The survey was carried by the Strategic Banking Corporation of Ireland (SBCI), the State’s promotional financial institution.

It reveals that high energy and transport costs and difficulties in hiring people with the right skills are also adding to the strain on businesses.

The research reveals a high degree of exposure among Irish SMEs to multinationals and US trade disruption.

28% of respondents said they earn at least a quarter of their revenues from doing business with multinational corporations, with nearly 40% of exporters trading with the US.

73% of SMEs cited high costs as the top concern, while 71% said access to finance, and 69% said the impact of tariffs.

Despite the risks, the survey shows that SMEs are largely positive about their financial outlook and growth prospects, with many planning to hire more people and invest further in their businesses.

However, the overall mood remains cautious.

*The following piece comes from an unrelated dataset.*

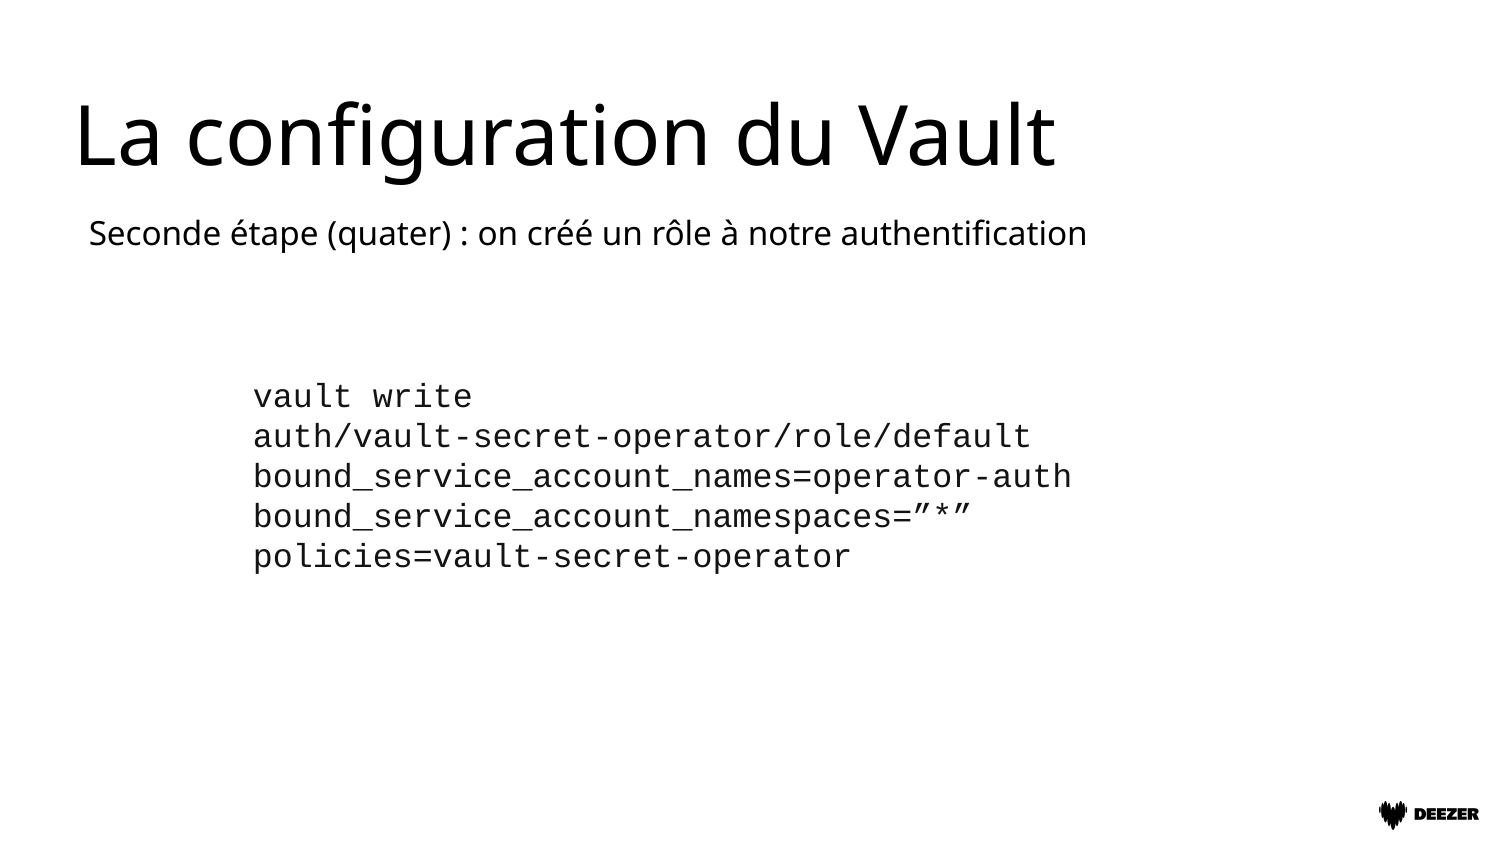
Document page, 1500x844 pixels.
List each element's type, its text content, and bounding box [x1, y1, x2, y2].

“As Ireland’s promotional financial institution and a supporter of over 63,000 Irish SMEs, we are committed to understanding the pressures these businesses face and providing financial solutions to help them overcome these challenges,” said June Butler, Chief Executive of the SBCI.

“Our research shows an encouraging level of confidence among SMEs about the future.

“However, this optimism is tempered by the reality of the risks they continue to navigate.

“We’ll continue to work with our lending partners, including banks, non-banks and credit unions, to devise new and better ways for SMEs to access finance,” she added.